The three-day forum was held in the Songdo Convensia in Incheon, some 46 km west of Seoul, under the slogan of "Transforming lives through education."

During the world's largest education conference, around 1,500 participants from more than 160 countries will take stock of achievements and shortfalls in the past 15 years of the Education for All (EFA) movement and set a fresh goal and targets on education for the next 15 years.

The WEF 2015 will focus attention on five key words, including universal right and access to education, equity and inclusion in education, quality education and life-long learning opportunity.

One comprehensive goal in the next 15 years would be to ensure broad access to quality education for all that is equitable and inclusive and that leaves no one behind for life-long learning opportunity.

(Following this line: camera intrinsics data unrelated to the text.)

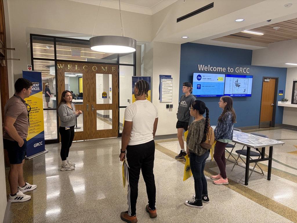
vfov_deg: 53.1
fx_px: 223
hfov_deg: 67.3
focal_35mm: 26
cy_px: 112
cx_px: 148
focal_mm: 5.96
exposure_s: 1/60
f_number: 1.6
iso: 100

The post-2015 framework for action, set to be adopted at the UNESCO General Assembly in November, would involve free access to primary and low secondary school for nine years, an expanded pre- school education, affordable higher education for work, improved literacy among adults and youths and gender parity in education as well as education for sustainable development (ESD).

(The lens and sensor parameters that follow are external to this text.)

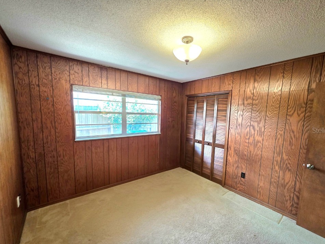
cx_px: 170
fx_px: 131
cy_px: 130
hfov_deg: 102.0
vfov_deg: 85.5
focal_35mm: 14
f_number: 1.9
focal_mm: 2.2
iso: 250
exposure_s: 1/60.2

The ESD means that poverty reduction and sustainable growth can be achieved by allowing every human being to acquire knowledge and skills through high-quality education.

According to the World Bank analysis, education will help end extreme poverty as it increases earnings for hired workers, leads educated women to benefit themselves and their families and boost overall economic growth.

"The basic learning becomes a prerequisite for a changing global society along with life-long education," UNESCO Director- General Irina Bokova said at her introductory remarks, urging countries around the world to rapidly fund education activities and support education especially in under-developed nations.

South Korean President Park Geun-hye said in her welcoming remarks that it is meaningful for the world's largest education forum to be held in South Korea, in which passion for education helped itself escape from the ruins of the devastating 1950-53 Korean War and achieve a rapid growth called the "Miracle of Han River."

UN Secretary General Ban Ki-moon stressed that education opportunities should be given to all the people from children, youths and adults as well as women and those disabled, ethnic minorities and those living in disputed areas. He said ensuring an equal opportunity for all the people in education would set a stage for the new future.

The Education for All movement was launched in 1990 when the World Conference on EFA was held in Jomtien, Thailand, to ensure everybody's rights to education. The Jomtien Declaration adopted six education goals required by the international society to achieve.

Ten years later, the second WEF forum was held in Dakar, Senegal, to revise the six EFA goals and adopt the Dakar framework for action, which provided targets the international society should achieve. The targets were reflected in eight Millennium Development Goals (MDGs) set by the United Nations in 2000.

The post-2015 education agenda, which will be unveiled at the WEF closing ceremony via the Incheon Declaration, would be linked to the post-2015 development agenda that will be adopted by the United Nations at a summit in September and will replace the Millennium Development Goals coming to an end this year.

Under the Dakar framework, the world education community has expanded education opportunities over the past 15 years, but there are many things to do to ensure a broadened access to quality education for all at all levels.

An estimated 58 million children around the world remain out of school, with 250 million children unable to read or write though they attended school for years. More than 200 million young people are left with non-completion of primary school and ill-prepared for work, with some 782 million adults incapable of reading and writing.